On Sunday they’ll be looking for another great performance.
“Kirsten said Manulla were a fine team and they are – but we’re good too,” says Belinda. “We have really good girls playing all over the pitch and I’ll be very disappointed if we don’t win it.”
It was meant to be a chat to preview next Sunday’s big match in Milebush – instead it turned out to be an emotionally brilliant conversation about babies, sorrow, delight, exams, a sporting lifetime and many other laughter-inducing subjects.
Belinda Patterson is a spectacular woman, but that’s no surprise – she always was. Right-half-back for the hugely successful Castlebar Mitchels and Davitt College Gaelic football teams, she was also on the same wing for Castlebar Town FC.

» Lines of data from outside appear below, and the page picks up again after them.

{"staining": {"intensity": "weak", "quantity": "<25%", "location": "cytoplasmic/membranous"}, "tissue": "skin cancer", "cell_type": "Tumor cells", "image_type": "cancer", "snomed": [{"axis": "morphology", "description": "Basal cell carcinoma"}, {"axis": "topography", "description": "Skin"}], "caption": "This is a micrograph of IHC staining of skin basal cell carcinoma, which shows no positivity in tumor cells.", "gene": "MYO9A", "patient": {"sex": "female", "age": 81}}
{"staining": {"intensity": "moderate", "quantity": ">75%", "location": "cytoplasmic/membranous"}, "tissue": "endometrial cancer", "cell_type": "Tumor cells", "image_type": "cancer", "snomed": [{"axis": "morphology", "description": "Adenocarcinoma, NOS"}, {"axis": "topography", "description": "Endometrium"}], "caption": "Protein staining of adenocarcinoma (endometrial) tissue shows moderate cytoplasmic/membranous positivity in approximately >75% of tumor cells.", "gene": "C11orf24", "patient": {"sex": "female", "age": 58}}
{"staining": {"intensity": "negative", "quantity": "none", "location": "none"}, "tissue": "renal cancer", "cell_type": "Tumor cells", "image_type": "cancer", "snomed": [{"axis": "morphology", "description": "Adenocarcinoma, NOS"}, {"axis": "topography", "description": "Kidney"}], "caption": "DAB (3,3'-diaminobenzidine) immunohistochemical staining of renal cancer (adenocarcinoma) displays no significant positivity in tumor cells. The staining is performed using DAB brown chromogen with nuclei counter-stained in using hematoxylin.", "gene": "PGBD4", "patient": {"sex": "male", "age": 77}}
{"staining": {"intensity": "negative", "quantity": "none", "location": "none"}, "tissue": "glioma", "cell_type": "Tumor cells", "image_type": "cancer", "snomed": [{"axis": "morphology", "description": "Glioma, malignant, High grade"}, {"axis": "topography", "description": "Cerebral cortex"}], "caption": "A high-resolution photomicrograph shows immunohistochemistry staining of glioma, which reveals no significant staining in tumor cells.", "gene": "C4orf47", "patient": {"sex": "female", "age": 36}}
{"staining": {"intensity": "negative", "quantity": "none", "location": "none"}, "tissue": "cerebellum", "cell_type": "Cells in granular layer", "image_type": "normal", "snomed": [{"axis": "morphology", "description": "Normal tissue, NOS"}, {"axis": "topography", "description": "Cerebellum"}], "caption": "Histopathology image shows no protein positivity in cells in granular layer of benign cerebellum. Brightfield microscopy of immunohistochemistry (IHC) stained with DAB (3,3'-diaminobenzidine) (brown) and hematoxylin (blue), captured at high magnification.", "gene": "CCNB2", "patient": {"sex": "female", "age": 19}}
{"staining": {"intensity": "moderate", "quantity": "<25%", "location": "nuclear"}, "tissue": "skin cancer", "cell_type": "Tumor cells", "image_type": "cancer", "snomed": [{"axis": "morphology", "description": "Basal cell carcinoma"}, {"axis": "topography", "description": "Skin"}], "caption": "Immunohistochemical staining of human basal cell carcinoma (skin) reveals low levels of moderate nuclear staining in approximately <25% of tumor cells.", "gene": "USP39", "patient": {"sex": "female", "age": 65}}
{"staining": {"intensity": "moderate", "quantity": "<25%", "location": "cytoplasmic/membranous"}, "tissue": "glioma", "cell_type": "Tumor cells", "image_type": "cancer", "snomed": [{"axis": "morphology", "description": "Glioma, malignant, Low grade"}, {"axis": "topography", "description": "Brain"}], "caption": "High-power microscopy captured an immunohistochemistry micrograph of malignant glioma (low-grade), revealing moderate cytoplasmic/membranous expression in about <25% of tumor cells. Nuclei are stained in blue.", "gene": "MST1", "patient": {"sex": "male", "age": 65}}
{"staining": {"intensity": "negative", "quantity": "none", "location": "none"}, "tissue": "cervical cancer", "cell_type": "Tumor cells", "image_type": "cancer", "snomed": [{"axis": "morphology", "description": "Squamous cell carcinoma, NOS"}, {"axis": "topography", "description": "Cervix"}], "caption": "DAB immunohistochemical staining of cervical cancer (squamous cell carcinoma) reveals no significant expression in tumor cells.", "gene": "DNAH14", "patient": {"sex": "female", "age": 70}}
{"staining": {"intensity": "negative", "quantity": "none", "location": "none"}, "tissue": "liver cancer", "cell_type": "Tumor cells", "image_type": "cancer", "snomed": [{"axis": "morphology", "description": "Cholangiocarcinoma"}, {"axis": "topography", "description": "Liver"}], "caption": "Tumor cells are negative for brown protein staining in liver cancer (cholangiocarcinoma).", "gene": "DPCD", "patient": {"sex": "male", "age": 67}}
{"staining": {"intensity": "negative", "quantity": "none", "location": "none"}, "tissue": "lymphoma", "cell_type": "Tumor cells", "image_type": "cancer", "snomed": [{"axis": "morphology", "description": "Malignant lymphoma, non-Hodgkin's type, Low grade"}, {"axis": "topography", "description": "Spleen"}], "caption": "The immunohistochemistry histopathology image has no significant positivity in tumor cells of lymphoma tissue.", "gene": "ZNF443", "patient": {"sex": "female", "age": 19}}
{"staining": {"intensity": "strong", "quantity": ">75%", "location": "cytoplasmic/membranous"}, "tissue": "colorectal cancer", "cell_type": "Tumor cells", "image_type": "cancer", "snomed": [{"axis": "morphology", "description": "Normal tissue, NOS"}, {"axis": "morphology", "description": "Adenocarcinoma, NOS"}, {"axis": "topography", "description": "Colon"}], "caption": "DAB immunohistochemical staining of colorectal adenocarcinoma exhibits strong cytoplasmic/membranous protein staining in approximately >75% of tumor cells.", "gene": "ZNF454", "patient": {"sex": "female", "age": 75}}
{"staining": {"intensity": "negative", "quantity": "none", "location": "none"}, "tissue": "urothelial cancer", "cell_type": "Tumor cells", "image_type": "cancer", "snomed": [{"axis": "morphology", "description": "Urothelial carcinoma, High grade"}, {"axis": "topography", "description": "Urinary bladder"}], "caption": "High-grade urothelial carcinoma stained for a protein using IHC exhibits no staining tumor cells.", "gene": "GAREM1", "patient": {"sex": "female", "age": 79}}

On Saturday she will wear the black and white of Castlebar Town for as long as her legs will carry her.
“I can’t understand why people give up sport just because they’ve played for a few years,” she told The Mayo News. “Playing football has been part of life since we were tiny. We love it and enjoy playing. “I can’t imagine quitting until my legs give out, so hopefully that will be a while yet.”
The fact that Belinda became a mother just a few short months ago and will wear the number 2 shirt in next weekend’s final says a lot about her warrior spirit. Her little boy, Charlie, is most certainly her top priority but she also finds time for Castlebar Town.
“Of course, Charlie is everything. He’s such a good boy and great craic and I’m very lucky to have Dylan (Belinda’s partner) and Mam. “I couldn’t continue playing without them stepping up and helping with Charlie when there’s games or training.
“I’m a mam right up to the warm-up but then Dylan or Mam take over and I’m a footballer again.”
Is the power and the passion as strong as ever, powering down the right wing?
“Oh God, yeah. I couldn’t play if it wasn’t like that. It has always been ‘all or nothing’ with me and that won’t change any time soon.”
How soon was Belinda back playing after Charlie’s birth?
“I had to get back. There was no way I was missing football when I knew I could play again. I had an emergency C-Section and then developed sepsis after the birth, but I was fine after a few weeks and seven weeks after the birth I reckoned I was fine. I asked the doc’ if I could play and forgot to mention the C-section,” she smiled.
“I was back playing the next day.”
Belinda is a powerful young woman but the mention of her twin sister Melissa stops the clock for a moment. The duo had a telepathic understanding on and off the pitch; the same drive and passion to succeed and were almost impossible to identify such was their likeness.
Melissa passed away tragically in July 2015 and the world stopped spinning for a while. Life is different now but Belinda can speak about her twin now without crying; however everyone else at the table were in bits when the subject came up.
“Of course, I think about her every day. Every single day. She was something else. I wear her number 2 jersey now every time I play and the same will happen this week. I miss her all the time but it will be tougher this week in the run-up to the final.
“She’d be buzzing about it and bouncing around the place – so we will just go and play and if we win we’ll know she’s celebrating wherever she is.”
Soon, it was time to go back to normal life again, but Belinda Patterson will never be ordinary – never was; never will be.
On Sunday she’ll run and run and run for her beloved Castlebar Town. That’s the way it was; that’s the way it is; that’s the way it always will be.